Report every line in the records below that holds the word "principales".

##### DATA EXTRACTS #####

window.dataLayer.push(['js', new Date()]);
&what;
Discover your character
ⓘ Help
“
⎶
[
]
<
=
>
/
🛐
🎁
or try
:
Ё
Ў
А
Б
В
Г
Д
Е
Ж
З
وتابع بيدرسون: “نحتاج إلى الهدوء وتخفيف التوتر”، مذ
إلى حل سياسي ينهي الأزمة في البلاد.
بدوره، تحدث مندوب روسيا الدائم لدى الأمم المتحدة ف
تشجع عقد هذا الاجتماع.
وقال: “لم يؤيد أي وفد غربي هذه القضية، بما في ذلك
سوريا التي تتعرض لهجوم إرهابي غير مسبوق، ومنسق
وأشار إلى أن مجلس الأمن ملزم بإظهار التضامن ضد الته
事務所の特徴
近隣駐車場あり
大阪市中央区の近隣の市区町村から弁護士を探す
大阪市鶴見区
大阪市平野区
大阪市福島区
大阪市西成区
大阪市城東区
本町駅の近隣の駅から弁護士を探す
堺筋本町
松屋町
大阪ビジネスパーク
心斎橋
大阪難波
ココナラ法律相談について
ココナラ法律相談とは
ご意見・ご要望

#####
##### DATA EXTRACTS #####

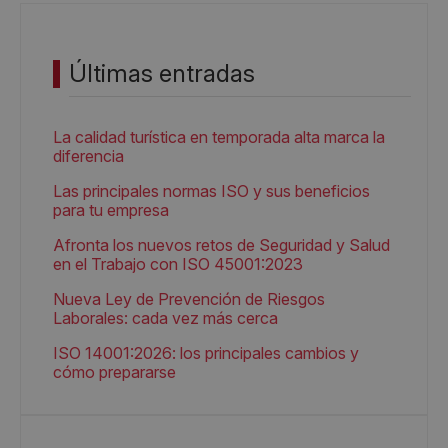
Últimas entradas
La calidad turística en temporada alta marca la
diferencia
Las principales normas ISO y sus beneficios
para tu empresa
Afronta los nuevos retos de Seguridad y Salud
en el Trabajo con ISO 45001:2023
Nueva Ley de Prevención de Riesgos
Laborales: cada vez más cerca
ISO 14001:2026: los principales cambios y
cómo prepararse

#####

(ANSWER BELOW):
Las principales normas ISO y sus beneficios
ISO 14001:2026: los principales cambios y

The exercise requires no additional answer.